Father John Misty has reappeared, and if you thought he was acerbic before, buckle up. The honeymoon is over, and the singer takes aim at the world outside his boudoir. The last Misty album was, of course, the wedding album, and although it had some biting moments, it was essentially an ode to living happily ever after. That was two years ago, and perhaps the world hasn’t actually changed all that much, but the American landscape has been recast, to put it kindly, in a less flattering light. Josh Tillman casts his pen towards the way we live today, and the culture we’ve come to inhabit, and he finds very little to like. In the first minutes of the new album, he correctly identifies the root of all our problems in the biology of birth itself. Birth happens at great, possibly deadly, expense to the mother, and that’s just the beginning. The effort and compromise and sacrifice and danger of keeping alive a human infant – an unviable, helpless creature – are the basis of every structure of civilization, for good or for evil.

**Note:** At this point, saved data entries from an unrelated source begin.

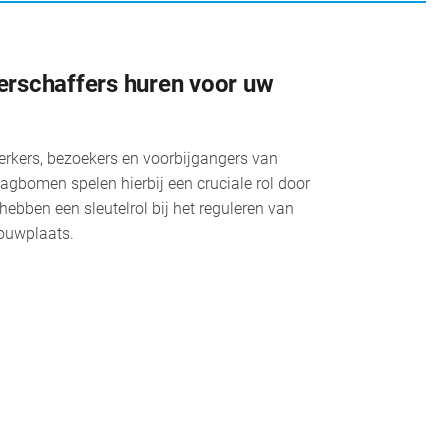
erschaffers huren voor uw
rkers, bezoekers en voorbijgangers van
lagbomen spelen hierbij een cruciale rol door
hebben een sleutelrol bij het reguleren van
ouwplaats.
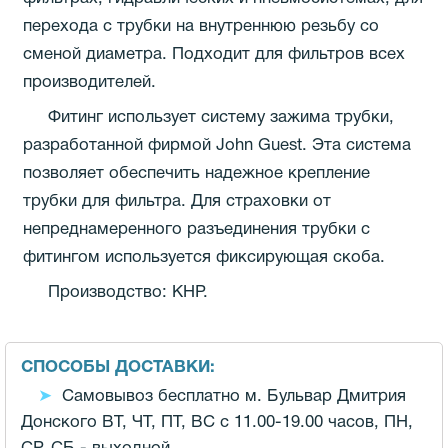
перехода с трубки на внутреннюю резьбу со
сменой диаметра. Подходит для фильтров всех
производителей.
Фитинг использует систему зажима трубки,
разработанной фирмой John Guest. Эта система
позволяет обеспечить надежное крепление
трубки для фильтра. Для страховки от
непреднамеренного разъединения трубки с
фитингом используется фиксирующая скоба.
Производство: КНР.
СПОСОБЫ ДОСТАВКИ:
Самовывоз бесплатно м. Бульвар Дмитрия
Донского ВТ, ЧТ, ПТ, ВС с 11.00-19.00 часов,
ПН,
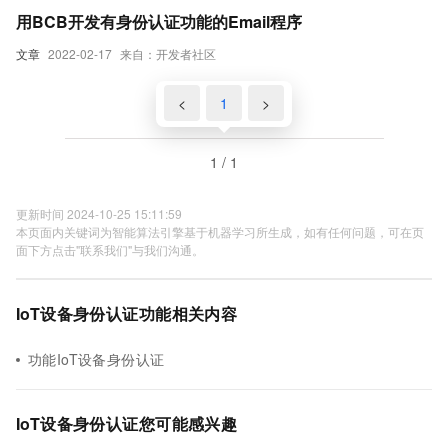
用BCB开发有身份认证功能的Email程序
文章
2022-02-17
来自：开发者社区
<
1
>
1 / 1
更新时间 2024-10-25 15:11:59
本页面内关键词为智能算法引擎基于机器学习所生成，如有任何问题，可在页
面下方点击"联系我们"与我们沟通。
IoT设备身份认证功能相关内容
功能IoT设备身份认证
IoT设备身份认证您可能感兴趣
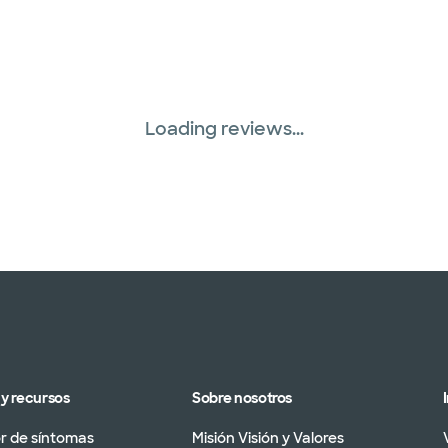
Loading reviews...
y recursos
Sobre nosotros
 de síntomas
Misión Visión y Valores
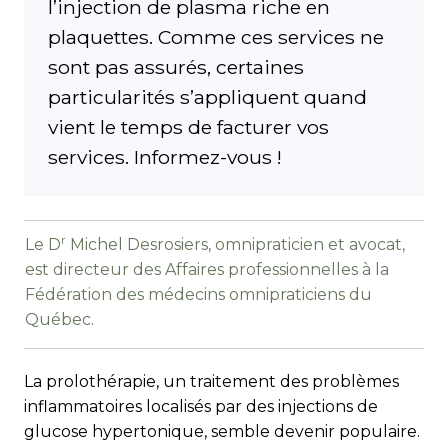
l’injection de plasma riche en
plaquettes. Comme ces services ne
sont pas assurés, certaines
particularités s’appliquent quand
vient le temps de facturer vos
services. Informez-vous !
r
Le D
Michel Desrosiers, omnipraticien et avocat,
est directeur des Affaires professionnelles à la
Fédération des médecins omnipraticiens du
Québec.
La prolothérapie, un traitement des problèmes
inflammatoires localisés par des injections de
glucose hypertonique, semble devenir populaire.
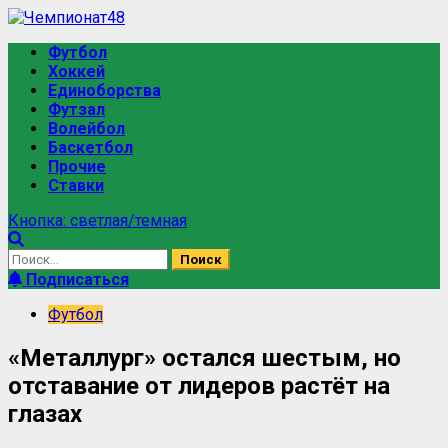
Футбол
Хоккей
Единоборства
Футзал
Волейбол
Баскетбол
Прочие
Ставки
Кнопка: светлая/темная
Подписаться
Футбол
«Металлург» остался шестым, но
отставание от лидеров растёт на
глазах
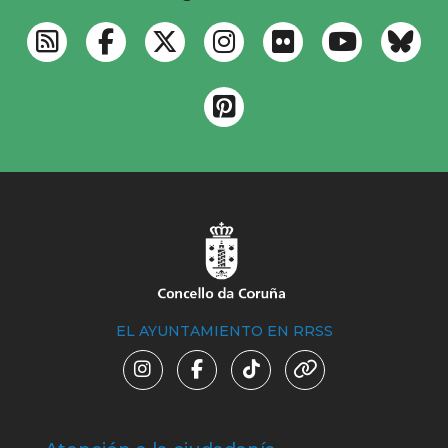
EL AYUNTAMIENTO EN RRSS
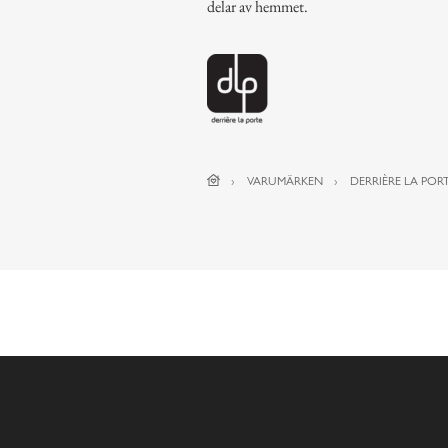
delar av hemmet.
VARUMÄRKEN
DERRIÈRE LA PORT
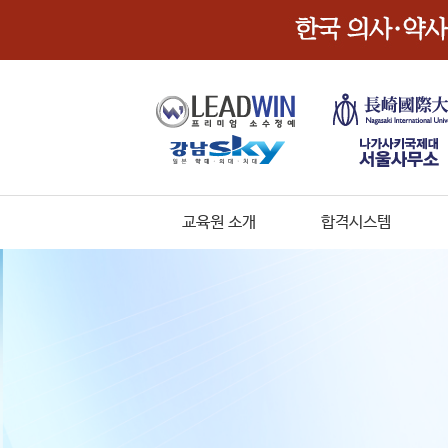
교육원 소개
합격시스템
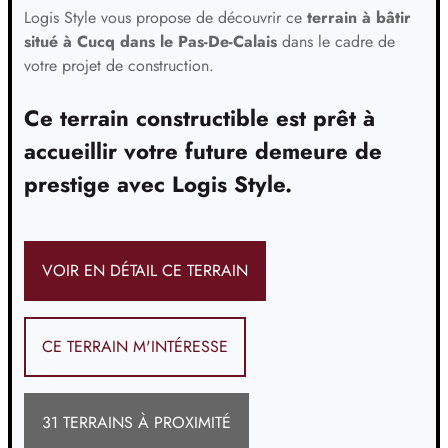
Logis Style vous propose de découvrir ce
terrain à bâtir
situé à Cucq dans le Pas-De-Calais
dans le cadre de
votre projet de construction.
Ce terrain constructible est prêt à
accueillir votre future demeure de
prestige avec Logis Style.
VOIR EN DÉTAIL CE TERRAIN
CE TERRAIN M'INTÉRESSE
31 TERRAINS À PROXIMITÉ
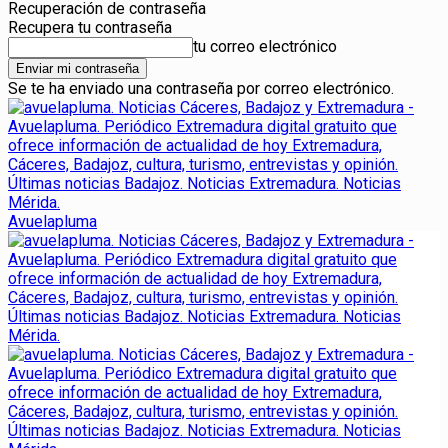
Recuperación de contraseña
Recupera tu contraseña
tu correo electrónico
Se te ha enviado una contraseña por correo electrónico.
Avuelapluma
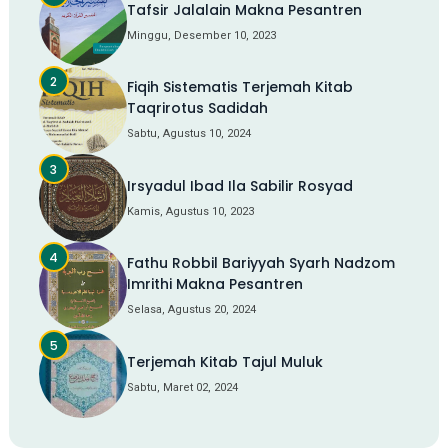
Tafsir Jalalain Makna Pesantren
Minggu, Desember 10, 2023
Fiqih Sistematis Terjemah Kitab
Taqrirotus Sadidah
Sabtu, Agustus 10, 2024
Irsyadul Ibad Ila Sabilir Rosyad
Kamis, Agustus 10, 2023
Fathu Robbil Bariyyah Syarh Nadzom
Imrithi Makna Pesantren
Selasa, Agustus 20, 2024
Terjemah Kitab Tajul Muluk
Sabtu, Maret 02, 2024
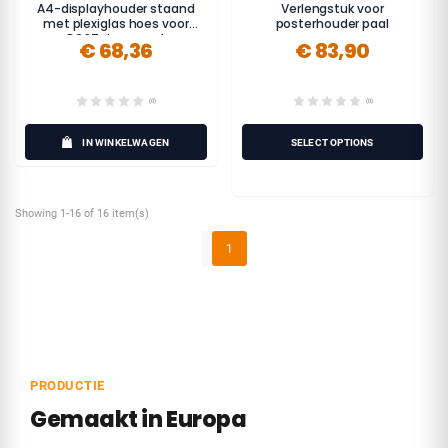
A4-displayhouder staand
Verlengstuk voor
met plexiglas hoes voor
posterhouder paal
POST-touwpaal
€ 68,36
€ 83,90
(0)
(0)
IN WINKELWAGEN
SELECT OPTIONS
Showing 1-16 of 16 item(s)
1
PRODUCTIE
Gemaakt in Europa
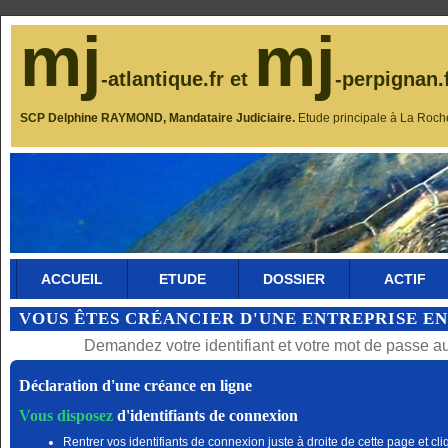
mj
mj
-atlantique.fr et
-perpignan.
SCP Delphine RAYMOND, Mandataire Judiciaire.
Etude principale à La Roch
ACCUEIL
ETUDE
DOSSIER
ACTIF
VOUS ÊTES CRÉANCIER D'UNE ENTREPRISE EN
Demandez votre identifiant et votre mot de passe a
Déclaration d'une créance en ligne
Vous disposez
d'identifiants de connexion
Rentrer vos identifiants de connexion juste à droite de cette page et cli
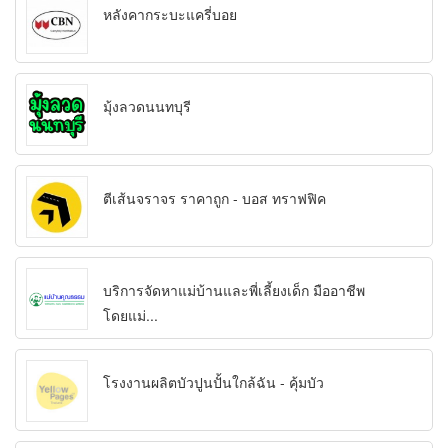
หลังคากระบะแครี่บอย
มุ้งลวดนนทบุรี
ตีเส้นจราจร ราคาถูก - บอส ทราฟฟิค
บริการจัดหาแม่บ้านและพี่เลี้ยงเด็ก มืออาชีพ
โดยแม่...
โรงงานผลิตบัวปูนปั้นใกล้ฉัน - คุ้มบัว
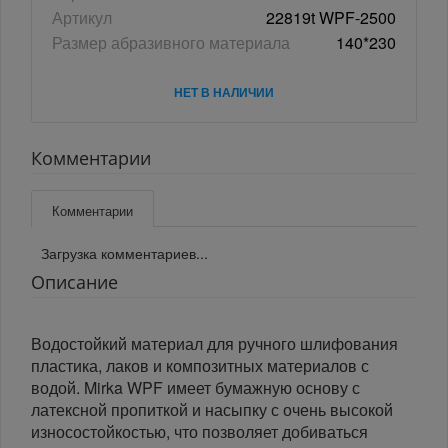
Артикул
22819t WPF-2500
Размер абразивного материала
140*230
НЕТ В НАЛИЧИИ
Комментарии
Комментарии
Загрузка комментариев...
Описание
Водостойкий материал для ручного шлифования
пластика, лаков и композитных материалов с
водой. Mirka WPF имеет бумажную основу с
латексной пропиткой и насыпку с очень высокой
износостойкостью, что позволяет добиваться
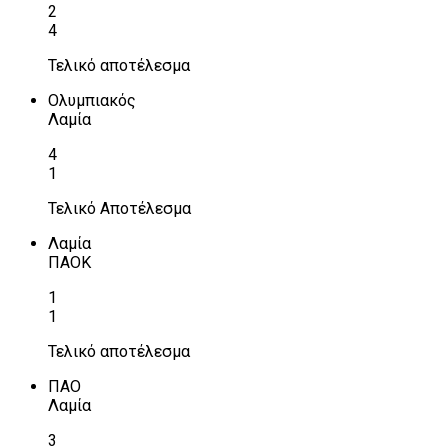
2
4
Τελικό αποτέλεσμα
Ολυμπιακός
Λαμία
4
1
Τελικό Αποτέλεσμα
Λαμία
ΠΑΟΚ
1
1
Τελικό αποτέλεσμα
ΠΑΟ
Λαμία
3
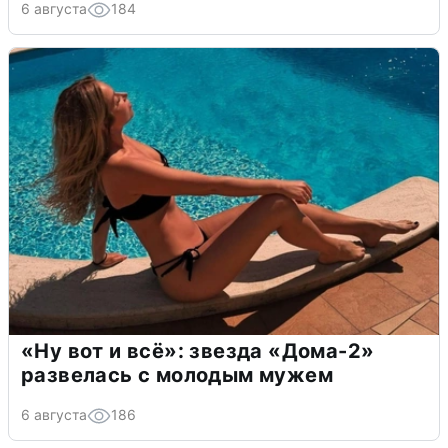
6 августа
184
«Ну вот и всё»: звезда «Дома-2»
развелась с молодым мужем
6 августа
186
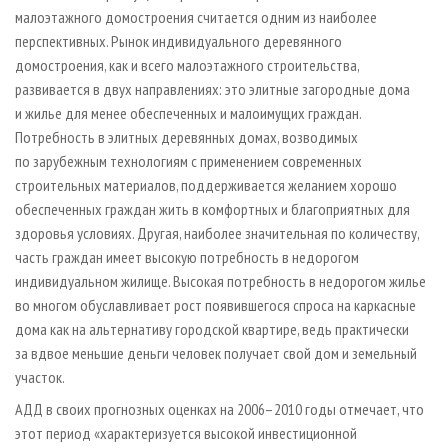
малоэтажного домостроения считается одним из наиболее
перспективных. Рынок индивидуального деревянного
домостроения, как и всего малоэтажного строительства,
развивается в двух направлениях: это элитные загородные дома
и жилье для менее обеспеченных и малоимущих граждан.
Потребность в элитных деревянных домах, возводимых
по зарубежным технологиям с применением современных
строительных материалов, поддерживается желанием хорошо
обеспеченных граждан жить в комфортных и благоприятных для
здоровья условиях. Другая, наиболее значительная по количеству,
часть граждан имеет высокую потребность в недорогом
индивидуальном жилище. Высокая потребность в недорогом жилье
во многом обуславливает рост появившегося спроса на каркасные
дома как на альтернативу городской квартире, ведь практически
за вдвое меньшие деньги человек получает свой дом и земельный
участок.
АДД в своих прогнозных оценках на 2006–2010 годы отмечает, что
этот период «характеризуется высокой инвестиционной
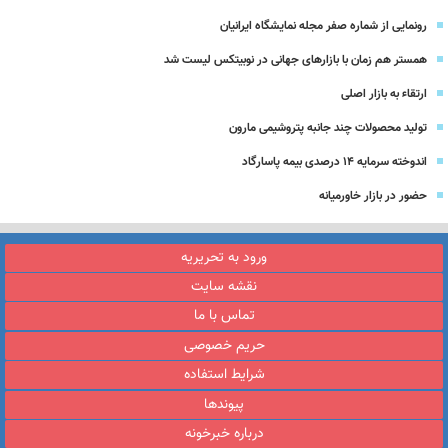
رونمایی از شماره صفر مجله نمایشگاه ایرانیان
همستر هم زمان با بازارهای جهانی در نوبیتکس لیست شد
ارتقاء به بازار اصلی
تولید محصولات چند جانبه پتروشیمی مارون
اندوخته سرمایه 14 درصدی بیمه پاسارگاد
حضور در بازار خاورمیانه
ورود به تحریریه
نقشه سایت
تماس با ما
حریم خصوصی
شرایط استفاده
پیوندها
درباره خبرخونه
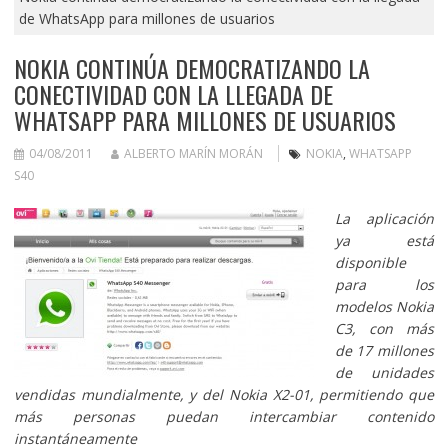
de WhatsApp para millones de usuarios
NOKIA CONTINÚA DEMOCRATIZANDO LA
CONECTIVIDAD CON LA LLEGADA DE
WHATSAPP PARA MILLONES DE USUARIOS
04/08/2011
ALBERTO MARÍN MORÁN
NOKIA
,
WHATSAPP
S40
La aplicación
ya está
disponible
para los
modelos Nokia
C3, con más
de 17 millones
de unidades
vendidas mundialmente, y del Nokia X2-01, permitiendo que
más personas puedan intercambiar contenido
instantáneamente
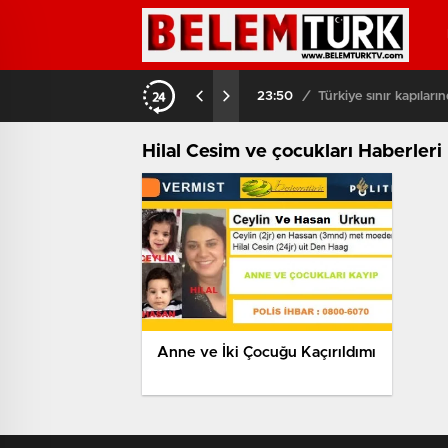
23:50
/
Türkiye sınır kapılarından 5 milyona y
Hilal Cesim ve çocukları Haberleri
Anne ve İki Çocuğu Kaçırıldımı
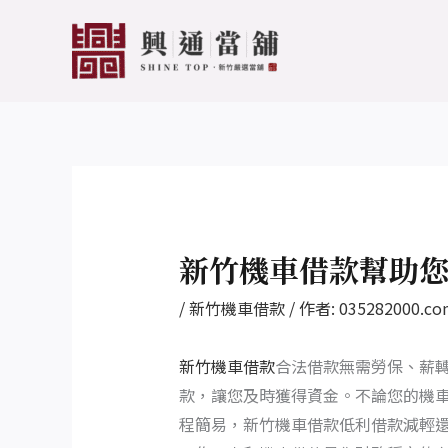
跳
Post
至
navigation
主
要
內
容
新竹機車借款幫助
/
新竹機車借款
/ 作者:
035282000.co
新竹機車借款
合法借款無需勞保、薪
款，讓您及時獲得資金。不論您的機車
程簡易，新竹機車借款低利借款減輕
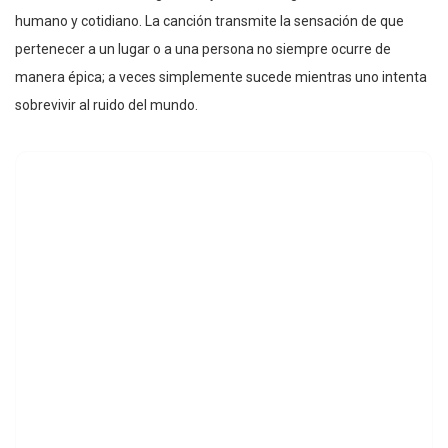
humano y cotidiano. La canción transmite la sensación de que
pertenecer a un lugar o a una persona no siempre ocurre de
manera épica; a veces simplemente sucede mientras uno intenta
sobrevivir al ruido del mundo.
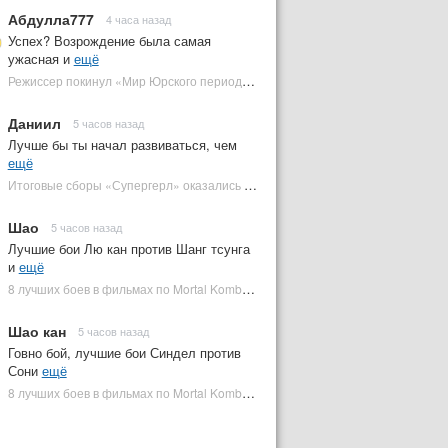
Абдулла777
4 часа назад
Успех? Возрождение была самая
ужасная и
ещё
Режиссер покинул «Мир Юрского периода 5» | Plugged In Ru
Даниил
5 часов назад
Лучше бы ты начал развиваться, чем
ещё
Итоговые сборы «Супергерл» оказались худшими для DC за два десятилетия | Plugged In Ru
Шао
5 часов назад
Лучшие бои Лю кан против Шанг тсунга
и
ещё
8 лучших боев в фильмах по Mortal Kombat: от «Смертельной битвы» до «Мортал Комбат 2» | Plugged In Ru
Шао кан
5 часов назад
Говно бой, лучшие бои Синдел против
Сони
ещё
8 лучших боев в фильмах по Mortal Kombat: от «Смертельной битвы» до «Мортал Комбат 2» | Plugged In Ru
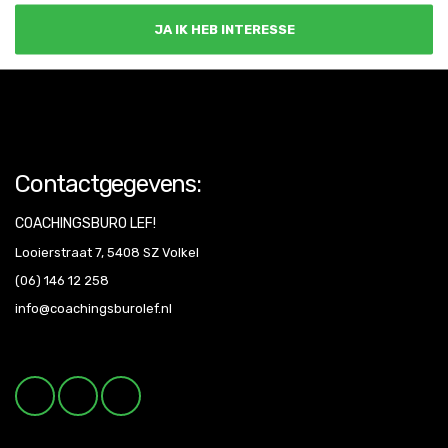
JA IK HEB INTERESSE
Contactgegevens:
COACHINGSBURO LEF!
Looierstraat 7, 5408 SZ Volkel
(06) 146 12 258
info@coachingsburolef.nl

The society that we’ve built, out of biological necessity, essentially to ease the burden of staying alive, is grotesque and absurd, barely redeemed by what we view as the highlights of human achievement. We’ve evolved and learned enough to mitigate most of the problems that plagued our ancestors; we can reasonably expect that our children will live to adulthood now, and we very rarely die of leprosy anymore. Yet the we refuse to let go of prejudices and superstitions formed centuries ago, we cling to traditions and social mores that no longer serve any purpose, we resist the march of progress every step of the way, all much to our own detriment. What do we even have to redeem us, as a species, except possibly our unique capacity to create shared experiences through art? Art gives us a collective experience of empathy and learning, of sharing our beliefs and feelings, the freedom to enjoy a crude music video prominently featuring Donald Trump and Pepe the Frog. In the end, we can admit, with a bitter spit, that each other’s all we’ve got.